# MSI motherboard name



## jhsmit (Nov 19, 2009)

I have a problem to get bios drivers for an MSI mainboard. I also do not have the "serial name" for the board. Info that I have: MSI N1996 MS 7275 Socket LGA 775 Intel duo quad core. Any help please. Trying to build a small PC for a friend.


----------



## Wrench97 (May 10, 2008)

Could this be a OEM board out of a Fujitsu-Siemens?


----------



## jhsmit (Nov 19, 2009)

Yes, it is a OEM from a Fijutsu Siemens.


----------



## Wrench97 (May 10, 2008)

For OEM boards it may be made by MSI but it's made for and supported by Fijutsu Siemens to their specs so you'll have to get any Bios updates from Fijutsu.


----------



## jhsmit (Nov 19, 2009)

Thanks for the help so far. I think that the bios is from AMI v3.13. The actual problem I,m having, is that the computer does'nt want to switch on. There is a new power supply and I can hear it comming on, but the screen does'nt come on to boot up in bios. A friend told me he thinks the bios is corrupted. I took all the components out of a old case and assembled it into a new case. Why is it not booting up.


----------



## greenbrucelee (Apr 24, 2007)

is the power supply the correct wattage or better for the system?

is the power supply connected properly.

A corrupted BIOS is extremly rare unless a bios flash went wrong which you would know about it because it would have told the bios flash has gone wrong so I very much doubt this is the issue.


----------



## Wrench97 (May 10, 2008)

Pull it out of the new case and set it up on the "bench" to ensue you don't have a issue with the board shorting on the case tray follow the steps here don't skip any> http://www.techsupportforum.com/f15/how-to-bench-test-your-system-262998.html


----------

_Dataset items_.
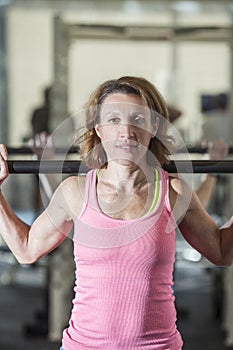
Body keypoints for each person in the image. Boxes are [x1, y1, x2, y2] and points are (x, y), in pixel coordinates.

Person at [1, 76, 233, 350]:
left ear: (153, 127)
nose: (126, 131)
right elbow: (26, 250)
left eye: (137, 118)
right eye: (113, 120)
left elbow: (222, 252)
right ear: (98, 129)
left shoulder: (174, 192)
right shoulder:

_Exercise instructions_. In the forum thread about the MSI motherboard, which AMI BIOS version does jhsmit think the board has?

_Expected output_. v3.13